* ACTIVITY
Please count the lines in the entries below that include the word "LIST", and give only the number.

* DATA SUPPLIED

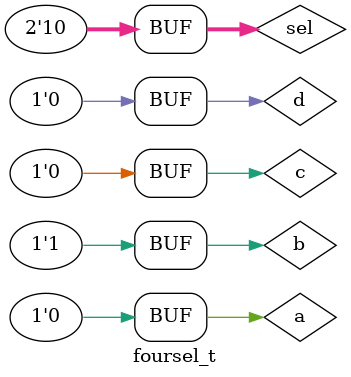
<source format=v>
`timescale 1ns / 1ps


module foursel_t;

	// Inputs
	reg a;
	reg b;
	reg c;
	reg d;
	reg [1:0] sel;

	// Outputs
	wire y;

	// Instantiate the Unit Under Test (UUT)
	foursel uut (
		.a(a), 
		.b(b), 
		.c(c), 
		.d(d), 
		.sel(sel), 
		.y(y)
	);

	initial begin
		// Initialize Inputs
		a = 0;
		b = 1;
		c = 0;
		d = 0;
		sel = 10;

		// Wait 100 ns for global reset to finish
		#100;
        
		// Add stimulus here
		

	end
      
endmodule


</source>
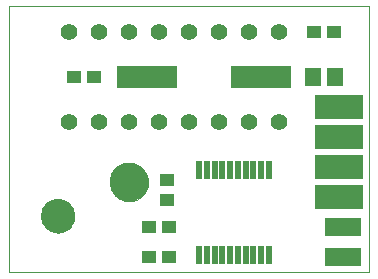
<source format=gts>
G75*
G70*
%OFA0B0*%
%FSLAX24Y24*%
%IPPOS*%
%LPD*%
%AMOC8*
5,1,8,0,0,1.08239X$1,22.5*
%
%ADD10C,0.0000*%
%ADD11C,0.1300*%
%ADD12C,0.1142*%
%ADD13C,0.0560*%
%ADD14R,0.0197X0.0631*%
%ADD15R,0.2040X0.0740*%
%ADD16R,0.0473X0.0434*%
%ADD17R,0.0552X0.0631*%
%ADD18R,0.1615X0.0827*%
%ADD19R,0.1221X0.0631*%
D10*
X000282Y000282D02*
X000282Y009152D01*
X012274Y009152D01*
X012274Y000282D01*
X000282Y000282D01*
X001356Y002157D02*
X001358Y002204D01*
X001364Y002250D01*
X001374Y002296D01*
X001387Y002341D01*
X001405Y002384D01*
X001426Y002426D01*
X001450Y002466D01*
X001478Y002503D01*
X001509Y002538D01*
X001543Y002571D01*
X001579Y002600D01*
X001618Y002626D01*
X001659Y002649D01*
X001702Y002668D01*
X001746Y002684D01*
X001791Y002696D01*
X001837Y002704D01*
X001884Y002708D01*
X001930Y002708D01*
X001977Y002704D01*
X002023Y002696D01*
X002068Y002684D01*
X002112Y002668D01*
X002155Y002649D01*
X002196Y002626D01*
X002235Y002600D01*
X002271Y002571D01*
X002305Y002538D01*
X002336Y002503D01*
X002364Y002466D01*
X002388Y002426D01*
X002409Y002384D01*
X002427Y002341D01*
X002440Y002296D01*
X002450Y002250D01*
X002456Y002204D01*
X002458Y002157D01*
X002456Y002110D01*
X002450Y002064D01*
X002440Y002018D01*
X002427Y001973D01*
X002409Y001930D01*
X002388Y001888D01*
X002364Y001848D01*
X002336Y001811D01*
X002305Y001776D01*
X002271Y001743D01*
X002235Y001714D01*
X002196Y001688D01*
X002155Y001665D01*
X002112Y001646D01*
X002068Y001630D01*
X002023Y001618D01*
X001977Y001610D01*
X001930Y001606D01*
X001884Y001606D01*
X001837Y001610D01*
X001791Y001618D01*
X001746Y001630D01*
X001702Y001646D01*
X001659Y001665D01*
X001618Y001688D01*
X001579Y001714D01*
X001543Y001743D01*
X001509Y001776D01*
X001478Y001811D01*
X001450Y001848D01*
X001426Y001888D01*
X001405Y001930D01*
X001387Y001973D01*
X001374Y002018D01*
X001364Y002064D01*
X001358Y002110D01*
X001356Y002157D01*
X003652Y003282D02*
X003654Y003332D01*
X003660Y003382D01*
X003670Y003431D01*
X003684Y003479D01*
X003701Y003526D01*
X003722Y003571D01*
X003747Y003615D01*
X003775Y003656D01*
X003807Y003695D01*
X003841Y003732D01*
X003878Y003766D01*
X003918Y003796D01*
X003960Y003823D01*
X004004Y003847D01*
X004050Y003868D01*
X004097Y003884D01*
X004145Y003897D01*
X004195Y003906D01*
X004244Y003911D01*
X004295Y003912D01*
X004345Y003909D01*
X004394Y003902D01*
X004443Y003891D01*
X004491Y003876D01*
X004537Y003858D01*
X004582Y003836D01*
X004625Y003810D01*
X004666Y003781D01*
X004705Y003749D01*
X004741Y003714D01*
X004773Y003676D01*
X004803Y003636D01*
X004830Y003593D01*
X004853Y003549D01*
X004872Y003503D01*
X004888Y003455D01*
X004900Y003406D01*
X004908Y003357D01*
X004912Y003307D01*
X004912Y003257D01*
X004908Y003207D01*
X004900Y003158D01*
X004888Y003109D01*
X004872Y003061D01*
X004853Y003015D01*
X004830Y002971D01*
X004803Y002928D01*
X004773Y002888D01*
X004741Y002850D01*
X004705Y002815D01*
X004666Y002783D01*
X004625Y002754D01*
X004582Y002728D01*
X004537Y002706D01*
X004491Y002688D01*
X004443Y002673D01*
X004394Y002662D01*
X004345Y002655D01*
X004295Y002652D01*
X004244Y002653D01*
X004195Y002658D01*
X004145Y002667D01*
X004097Y002680D01*
X004050Y002696D01*
X004004Y002717D01*
X003960Y002741D01*
X003918Y002768D01*
X003878Y002798D01*
X003841Y002832D01*
X003807Y002869D01*
X003775Y002908D01*
X003747Y002949D01*
X003722Y002993D01*
X003701Y003038D01*
X003684Y003085D01*
X003670Y003133D01*
X003660Y003182D01*
X003654Y003232D01*
X003652Y003282D01*
D11*
X004282Y003282D03*
D12*
X001907Y002157D03*
D13*
X002282Y005282D03*
X003282Y005282D03*
X004282Y005282D03*
X005282Y005282D03*
X006282Y005282D03*
X007282Y005282D03*
X008282Y005282D03*
X009282Y005282D03*
X009282Y008282D03*
X008282Y008282D03*
X007282Y008282D03*
X006282Y008282D03*
X005282Y008282D03*
X004282Y008282D03*
X003282Y008282D03*
X002282Y008282D03*
D14*
X006631Y003709D03*
X006887Y003709D03*
X007142Y003709D03*
X007398Y003709D03*
X007654Y003709D03*
X007910Y003709D03*
X008166Y003709D03*
X008422Y003709D03*
X008678Y003709D03*
X008934Y003709D03*
X008934Y000855D03*
X008678Y000855D03*
X008422Y000855D03*
X008166Y000855D03*
X007910Y000855D03*
X007654Y000855D03*
X007398Y000855D03*
X007142Y000855D03*
X006887Y000855D03*
X006631Y000855D03*
D15*
X004882Y006782D03*
X008682Y006782D03*
D16*
X010448Y008282D03*
X011117Y008282D03*
X005532Y003367D03*
X005532Y002698D03*
X005617Y001782D03*
X004948Y001782D03*
X004948Y000782D03*
X005617Y000782D03*
X003117Y006782D03*
X002448Y006782D03*
D17*
X010408Y006782D03*
X011156Y006782D03*
D18*
X011282Y005782D03*
X011282Y004782D03*
X011282Y003782D03*
X011282Y002782D03*
D19*
X011407Y001782D03*
X011407Y000782D03*
M02*

</source>
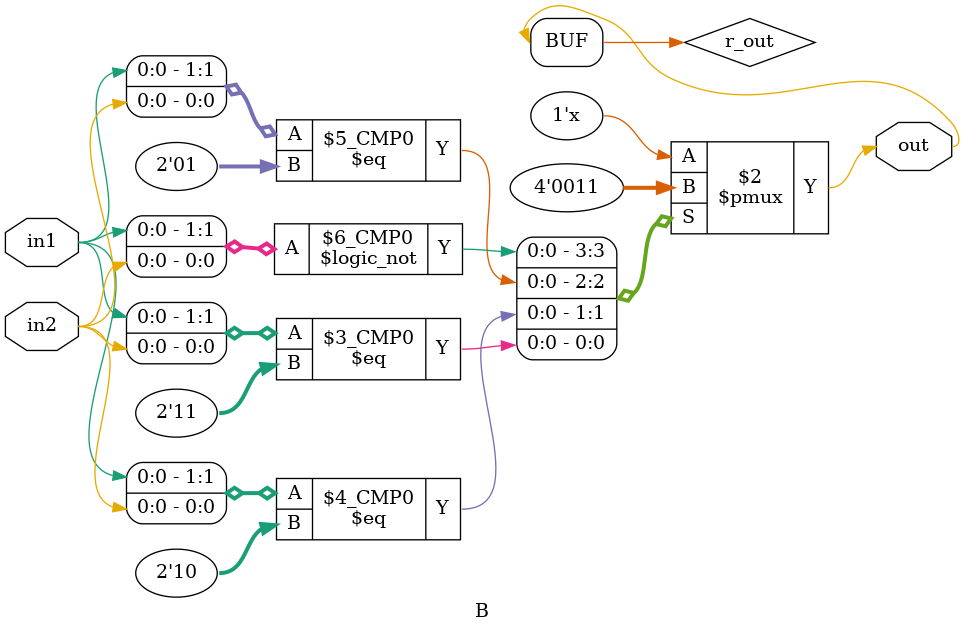
<source format=v>
module B(output out, input in1, in2);
  reg r_out;
  assign out = r_out;
  always@(in1, in2)
    begin
      case({in1,in2})
        2'b00: out = 1'b0;
        2'b01: out = 1'b0;
        2'b10: out = 1'b1;
        2'b11: out = 1'b1;
        default: out = 1'b0;
      endcase
    end
endmodule

</source>
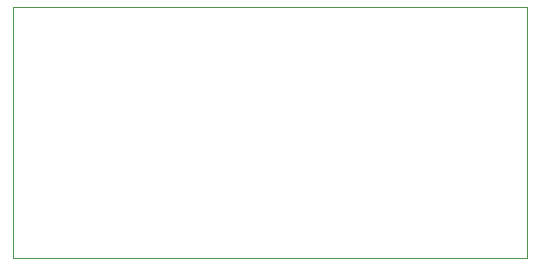
<source format=gbr>
%TF.GenerationSoftware,KiCad,Pcbnew,9.0.4*%
%TF.CreationDate,2025-08-21T12:34:08-03:00*%
%TF.ProjectId,EMI_SS_Supply_Electgpl,454d495f-5353-45f5-9375-70706c795f45,rev?*%
%TF.SameCoordinates,Original*%
%TF.FileFunction,Profile,NP*%
%FSLAX46Y46*%
G04 Gerber Fmt 4.6, Leading zero omitted, Abs format (unit mm)*
G04 Created by KiCad (PCBNEW 9.0.4) date 2025-08-21 12:34:08*
%MOMM*%
%LPD*%
G01*
G04 APERTURE LIST*
%TA.AperFunction,Profile*%
%ADD10C,0.050000*%
%TD*%
G04 APERTURE END LIST*
D10*
X100000000Y-80000000D02*
X143500000Y-80000000D01*
X143500000Y-101300000D01*
X100000000Y-101300000D01*
X100000000Y-80000000D01*
M02*

</source>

* FINAL ANSWER
2